(Beginning of Source extract)

We’re learning more about the best ways to control the disease [while not] interfering with the activity of the CAR T [T-cell therapy] or allowing [the disease to progress] to such an extent that CAR T-cell [administration occurs too late to be effective.] Better manufacturing [could increase] the [speed] of CAR T-cell therapy [delivery], so that [both] patients and physicians know exactly when their CAR T-cell therapy is going to be available.

Similarly, the way that these agents are delivered is somewhat problematic. While they all have relatively well-understood toxicities, the timing and the ability to get treatment for that toxicity is crucial. It is somewhat counterintuitive to keep patients in the hospital for prolonged periods of time, [despite] understanding [at what point] the toxicities are going to manifest. There’s an opportunity for outpatient administration of these agents in the right setting. Also, [utilizing] prophylaxis against some of these CRS and ICANS symptoms could potentially allow this [administration] to be a little bit safer and delivered in a non-tertiary facility.

What future developments still need to occur to maximize CAR T-cell efficacy in the relapsed/refractory setting?

(End of Source extract)

Please state what, according to the CAR T-cell therapy excerpt above, prophylaxis against some CRS and ICANS symptoms could potentially allow. The listing that comes next is separate material, unrelated to the CAR T-cell therapy excerpt.

(Beginning of Given information)

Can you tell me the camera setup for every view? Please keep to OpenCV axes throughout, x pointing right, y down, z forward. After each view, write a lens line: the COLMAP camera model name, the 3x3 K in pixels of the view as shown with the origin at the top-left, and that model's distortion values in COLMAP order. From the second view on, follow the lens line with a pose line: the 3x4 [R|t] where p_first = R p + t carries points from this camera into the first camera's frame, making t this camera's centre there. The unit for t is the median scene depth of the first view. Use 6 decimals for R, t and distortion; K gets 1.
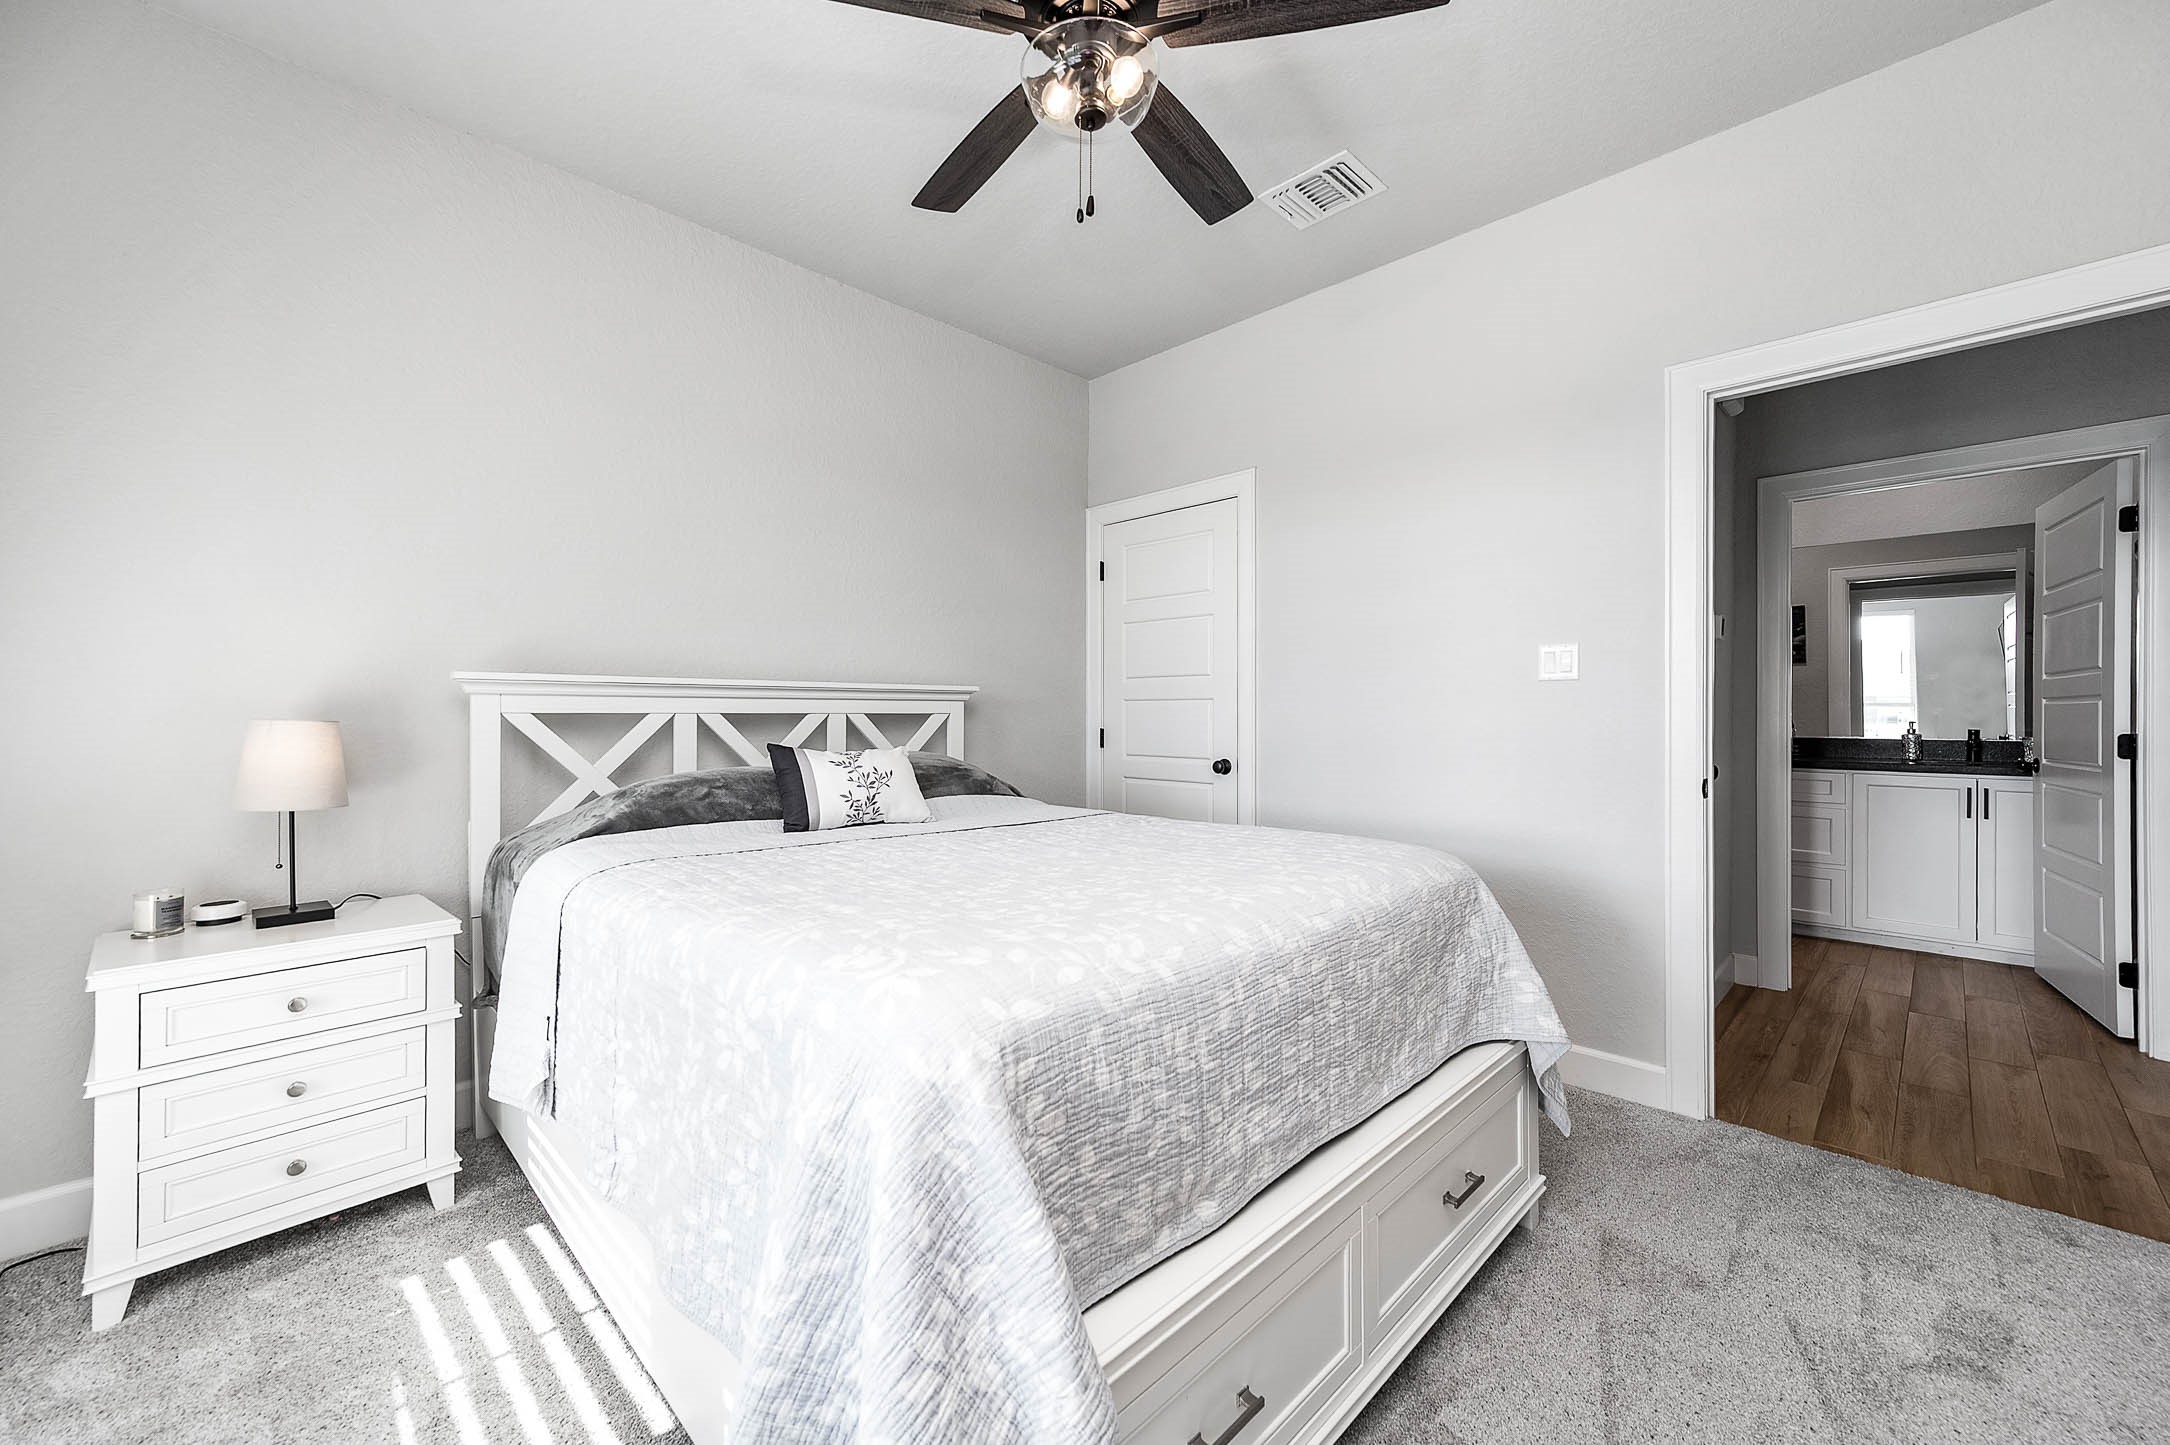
lens RADIAL K [[855.2, 0, 1084.0], [0, 855.2, 713.5], [0, 0, 1]] dist [0.016943, -0.000051]
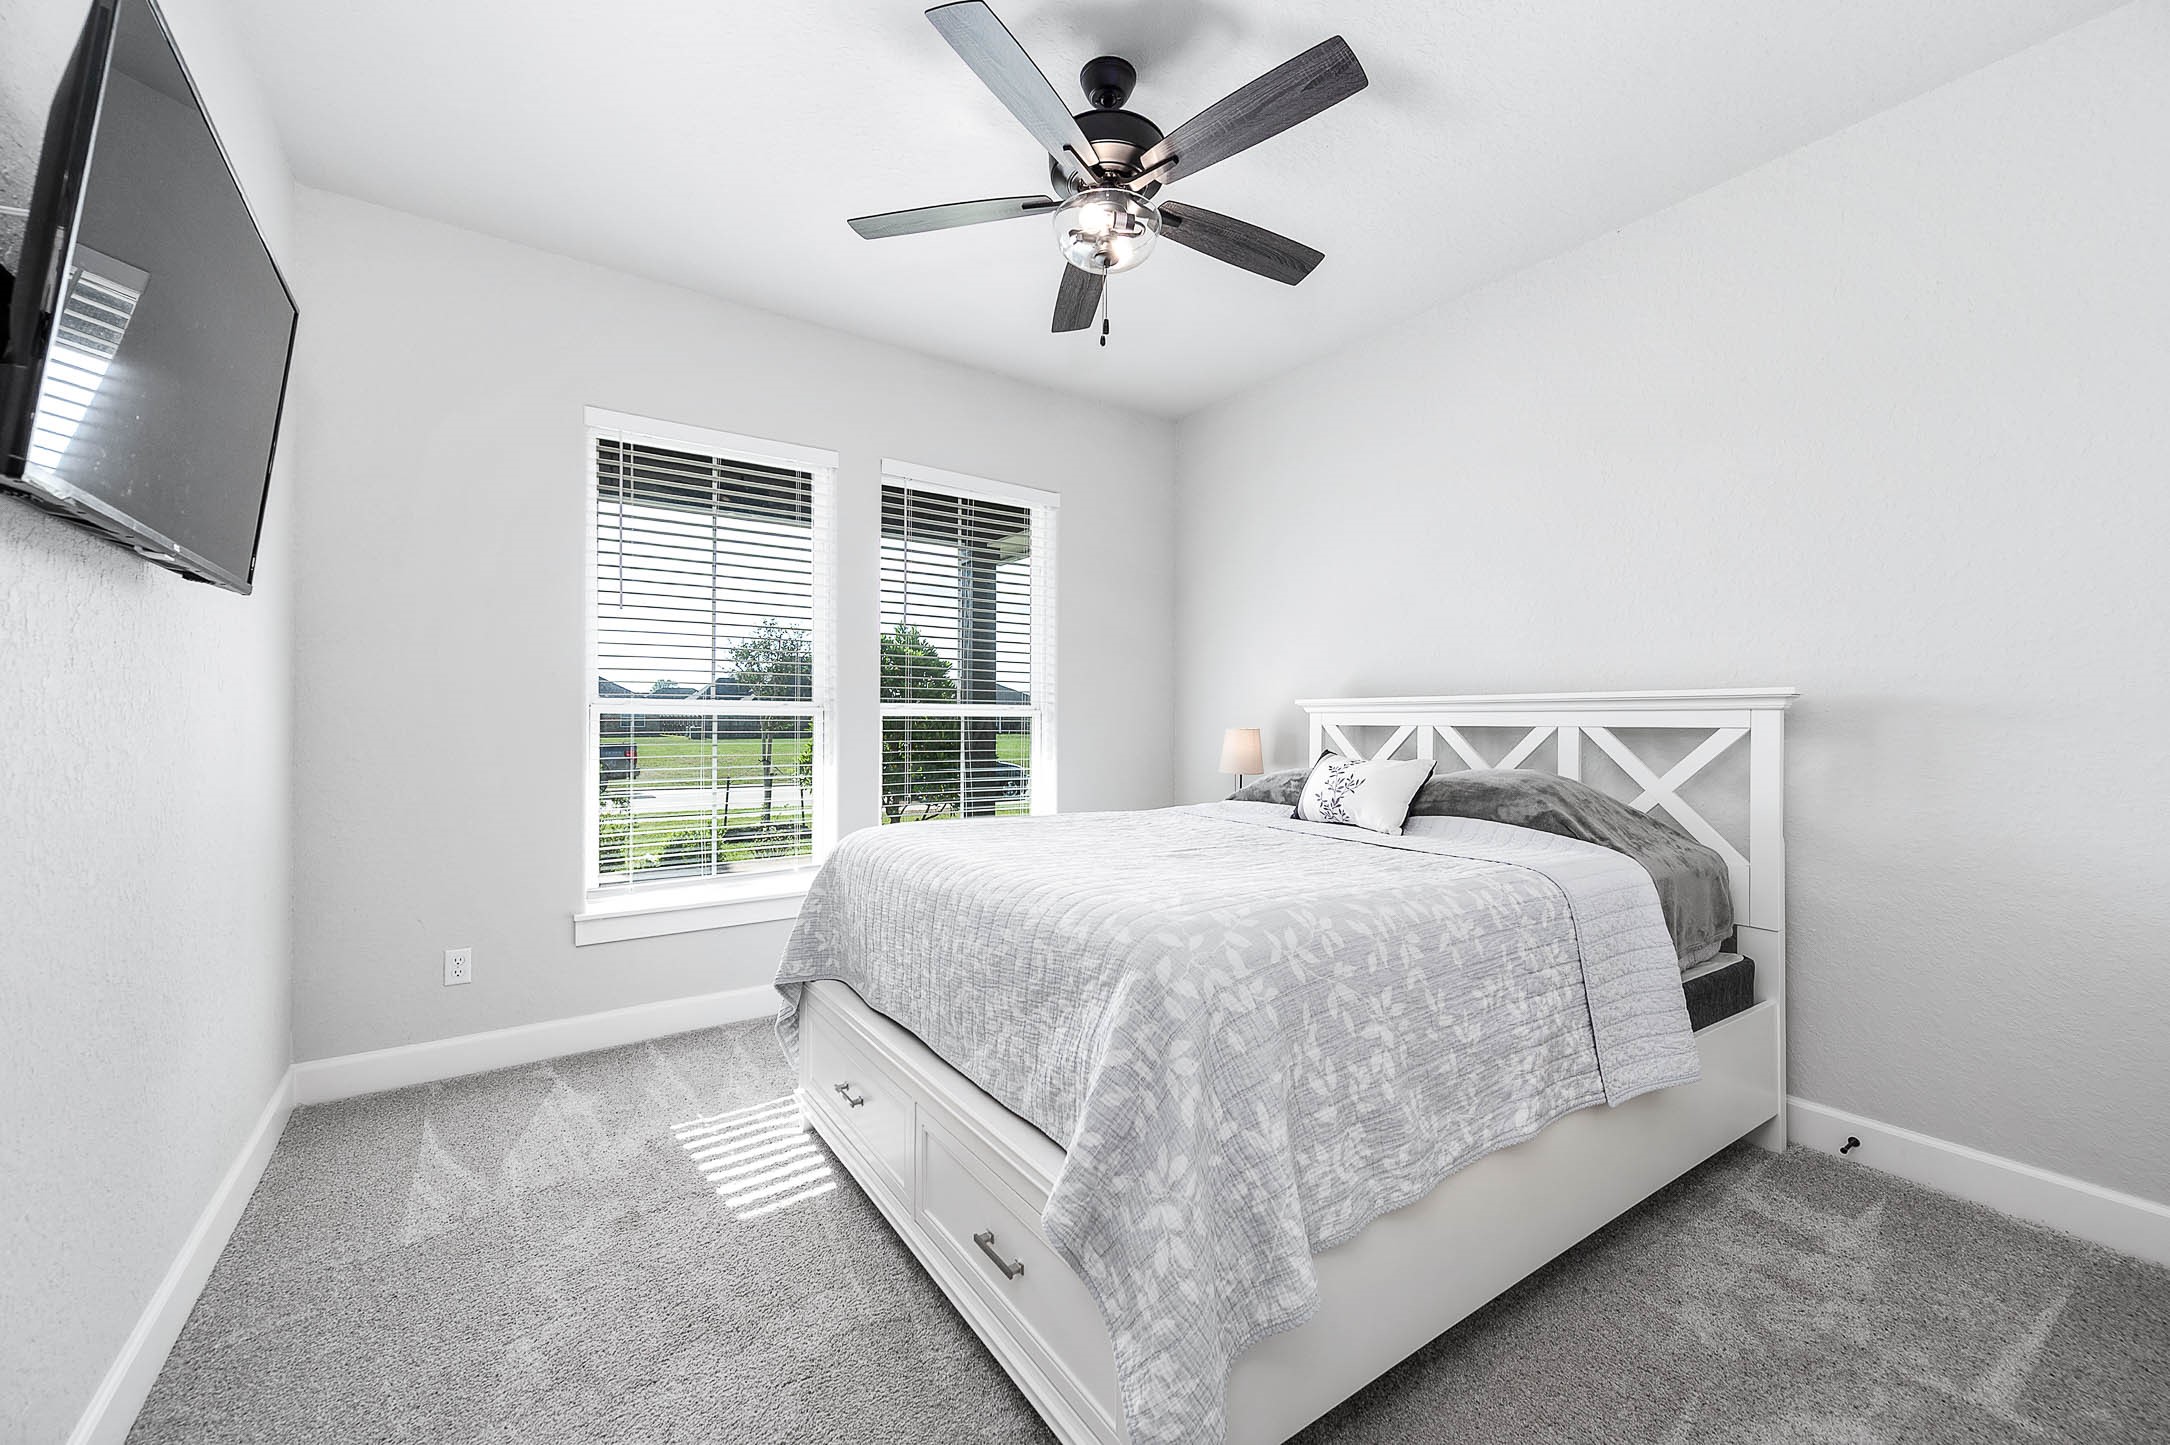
lens RADIAL K [[855.2, 0, 1084.0], [0, 855.2, 713.5], [0, 0, 1]] dist [0.016943, -0.000051]
pose [[-0.180362, -0.012984, -0.983515, 0.726173], [-0.003062, 0.999915, -0.012639, -0.000364], [0.983595, 0.000732, -0.180387, 0.691166]]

(End of Given information)

**Result:**
It could potentially allow administration of these agents to be a little bit safer and to be delivered in a non-tertiary facility.